Segment Start: SOURCE TEXT

The serum and CSF samples of each patient were sent to KingMed Center for Clinical Laboratory, Jinan, China, or Dian Medical Laboratory, Hangzhou, China, for the antibodies against the LGI1 and other Autoimmune Encephalitis (AE)-related antibodies. All samples were analyzed by indirect immunofluorescence assay using transfected cells (cell-based assay, CBA) method.

We summarized the symptoms, such as seizures, behavior changes, speech disturbance, sleep disturbance, dyskinesia, movement disorders, consciousness disturbance, memory deficit, and autonomic instability. Clinical data including age, gender, symptoms, CSF analysis, brain magnetic resonance imaging (MRI), electroencephalography (EEG), treatment, and follow-up were collected. Symptomatic treatment included different antiseizure medications (ASMs). First-line immunotherapy included intravenous immunoglobulins (IVIG) or intravenous methylprednisolone (IVMP), or a combination of these. Rituximab or other immunosuppressive drug treatment was defined as second-line immunotherapy. All patients were followed for at least 4 months.

Segment End: SOURCE TEXT
Segment Start: DATA SECTION

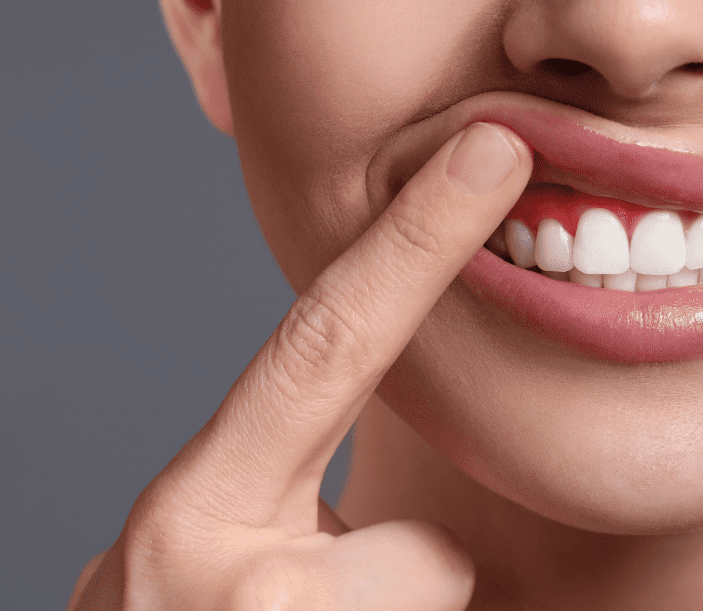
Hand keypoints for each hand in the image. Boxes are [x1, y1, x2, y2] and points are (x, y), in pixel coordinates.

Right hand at [69, 122, 532, 610]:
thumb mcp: (191, 563)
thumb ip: (268, 501)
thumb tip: (369, 487)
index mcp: (190, 516)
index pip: (325, 347)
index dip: (413, 244)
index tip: (489, 160)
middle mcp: (229, 575)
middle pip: (422, 551)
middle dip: (402, 589)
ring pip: (428, 609)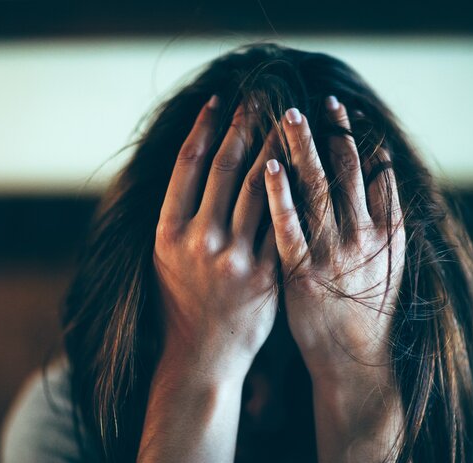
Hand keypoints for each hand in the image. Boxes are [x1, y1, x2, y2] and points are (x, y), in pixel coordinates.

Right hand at [153, 96, 279, 383]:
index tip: (219, 99)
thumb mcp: (164, 258)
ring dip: (276, 150)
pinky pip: (285, 225)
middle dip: (244, 126)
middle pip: (226, 168)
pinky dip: (297, 193)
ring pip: (261, 189)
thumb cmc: (181, 303)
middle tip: (261, 97)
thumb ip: (178, 216)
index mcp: (168, 232)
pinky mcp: (266, 276)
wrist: (202, 356)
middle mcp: (198, 240)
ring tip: (288, 122)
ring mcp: (234, 258)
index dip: (204, 128)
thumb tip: (193, 166)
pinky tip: (307, 169)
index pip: (187, 165)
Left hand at [263, 98, 405, 382]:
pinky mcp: (303, 274)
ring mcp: (333, 254)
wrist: (356, 362)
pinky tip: (267, 167)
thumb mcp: (390, 265)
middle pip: (345, 172)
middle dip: (330, 133)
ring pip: (318, 189)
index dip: (359, 139)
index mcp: (388, 232)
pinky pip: (289, 227)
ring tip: (288, 116)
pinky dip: (280, 195)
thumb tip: (379, 178)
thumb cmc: (369, 311)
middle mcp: (364, 237)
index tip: (344, 111)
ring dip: (303, 149)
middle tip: (312, 100)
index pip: (376, 173)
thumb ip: (385, 222)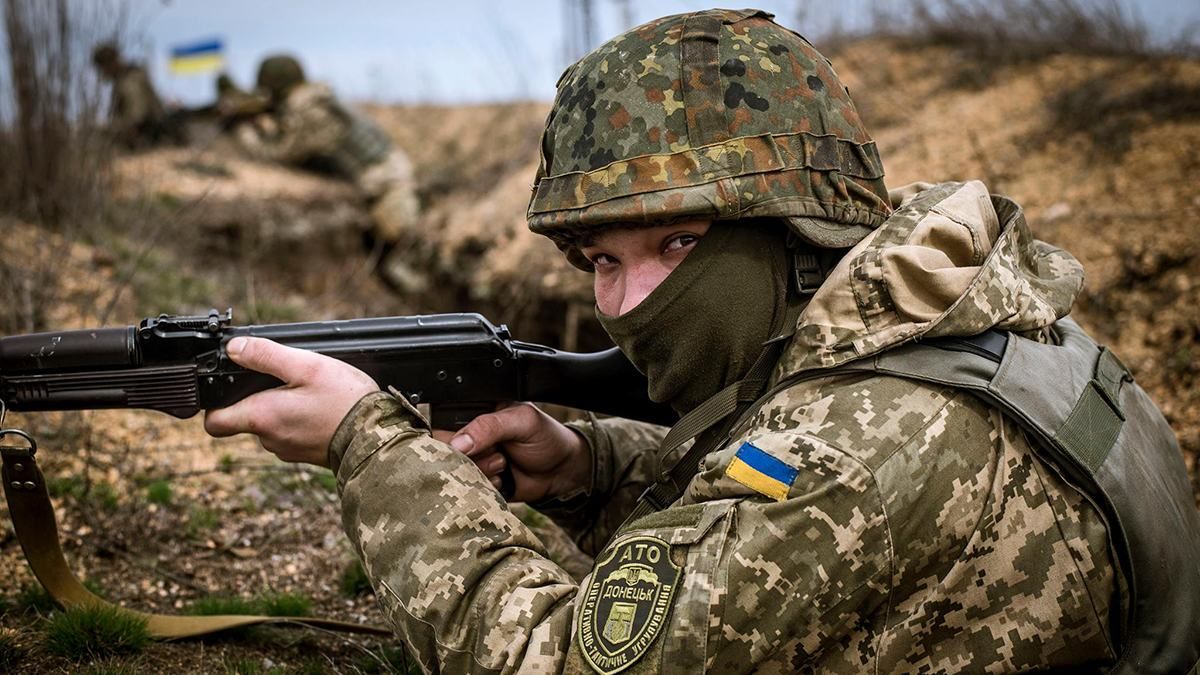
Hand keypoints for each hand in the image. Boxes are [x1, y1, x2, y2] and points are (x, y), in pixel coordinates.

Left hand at [204, 337, 378, 465]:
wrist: (377, 436)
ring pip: (271, 427)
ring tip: (310, 393)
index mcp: (261, 417)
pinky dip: (300, 421)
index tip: (231, 387)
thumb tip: (234, 348)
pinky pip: (292, 435)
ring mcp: (288, 450)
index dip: (215, 405)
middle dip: (258, 400)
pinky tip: (321, 409)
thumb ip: (266, 355)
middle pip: (245, 420)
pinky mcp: (307, 454)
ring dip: (282, 410)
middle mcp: (269, 439)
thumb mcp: (306, 365)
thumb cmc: (344, 401)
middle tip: (285, 381)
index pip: (214, 423)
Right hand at [433, 403, 589, 502]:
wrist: (562, 472)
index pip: (442, 423)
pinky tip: (503, 478)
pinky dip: (486, 486)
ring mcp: (472, 461)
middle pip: (444, 451)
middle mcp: (468, 437)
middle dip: (470, 456)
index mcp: (475, 413)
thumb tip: (458, 443)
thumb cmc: (546, 438)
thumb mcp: (521, 421)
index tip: (466, 445)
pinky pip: (468, 490)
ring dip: (481, 471)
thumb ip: (489, 426)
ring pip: (455, 473)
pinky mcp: (478, 483)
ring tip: (504, 463)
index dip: (450, 436)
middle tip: (497, 452)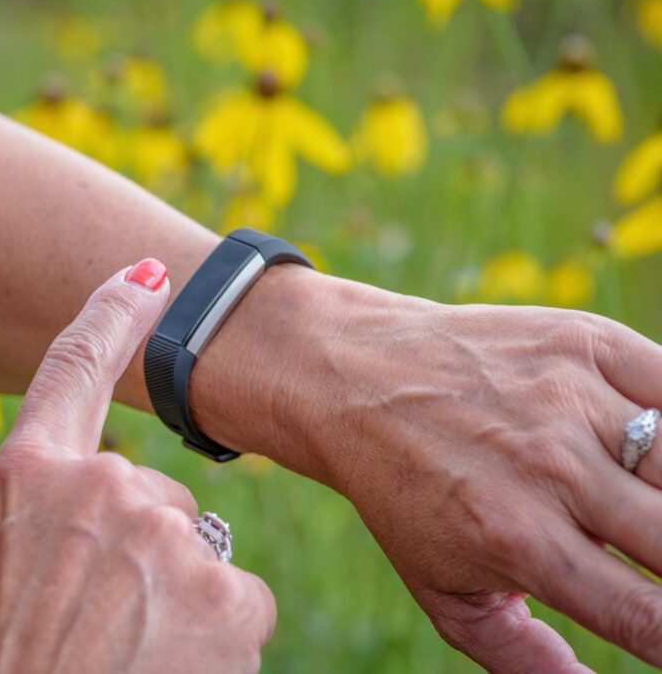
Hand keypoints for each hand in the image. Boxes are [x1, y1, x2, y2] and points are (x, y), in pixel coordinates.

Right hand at [0, 260, 275, 673]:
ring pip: (197, 547)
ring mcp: (168, 537)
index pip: (74, 367)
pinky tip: (174, 671)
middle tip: (100, 618)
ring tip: (130, 655)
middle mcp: (103, 489)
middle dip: (140, 542)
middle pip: (152, 489)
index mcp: (31, 478)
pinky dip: (219, 633)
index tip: (150, 274)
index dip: (113, 312)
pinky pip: (238, 595)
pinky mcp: (227, 590)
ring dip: (177, 593)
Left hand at [190, 267, 661, 671]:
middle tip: (651, 559)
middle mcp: (551, 469)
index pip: (650, 618)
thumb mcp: (442, 589)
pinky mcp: (583, 341)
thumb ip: (521, 656)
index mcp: (519, 541)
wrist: (351, 378)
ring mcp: (570, 398)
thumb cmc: (400, 490)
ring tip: (652, 512)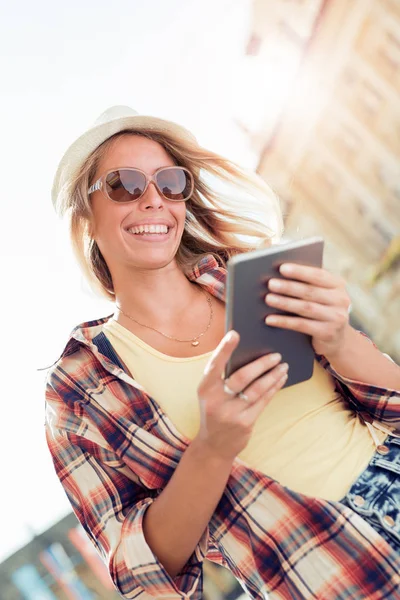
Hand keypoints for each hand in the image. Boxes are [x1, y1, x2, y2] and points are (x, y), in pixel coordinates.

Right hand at [195, 331, 287, 461]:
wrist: (214, 445)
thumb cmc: (215, 410)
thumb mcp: (211, 394)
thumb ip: (222, 377)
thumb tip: (247, 352)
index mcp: (205, 388)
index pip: (214, 365)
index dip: (224, 349)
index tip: (235, 333)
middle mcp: (216, 400)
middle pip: (242, 377)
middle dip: (261, 364)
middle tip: (276, 354)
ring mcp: (231, 413)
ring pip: (257, 389)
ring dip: (272, 376)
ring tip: (283, 365)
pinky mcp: (245, 423)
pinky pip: (263, 401)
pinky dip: (274, 388)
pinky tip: (281, 379)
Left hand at [264, 263, 351, 358]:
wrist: (337, 338)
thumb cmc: (321, 309)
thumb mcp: (321, 295)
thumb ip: (307, 284)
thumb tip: (278, 275)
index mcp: (338, 285)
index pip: (318, 275)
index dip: (300, 271)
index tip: (282, 268)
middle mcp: (341, 300)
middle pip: (310, 291)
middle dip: (288, 287)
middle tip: (270, 284)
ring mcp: (336, 317)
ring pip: (305, 308)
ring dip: (284, 303)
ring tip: (268, 299)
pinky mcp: (328, 333)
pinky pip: (302, 325)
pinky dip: (284, 321)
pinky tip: (270, 319)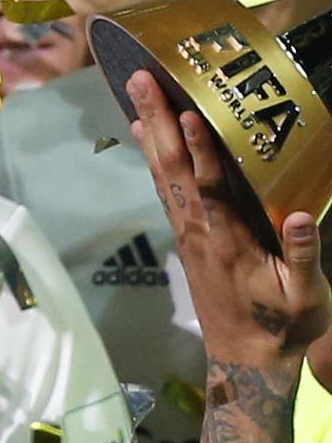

Segment End: DATA SECTION

**PROBLEM DETAILS:** Reproduce the passage from the methods text above, starting with "The serum and" and going on through "assay, CBA) method.".

**SOLUTION TO THE EXERCISE:**
The serum and CSF samples of each patient were sent to KingMed Center for Clinical Laboratory, Jinan, China, or Dian Medical Laboratory, Hangzhou, China, for the antibodies against the LGI1 and other Autoimmune Encephalitis (AE)-related antibodies. All samples were analyzed by indirect immunofluorescence assay using transfected cells (cell-based assay, CBA) method.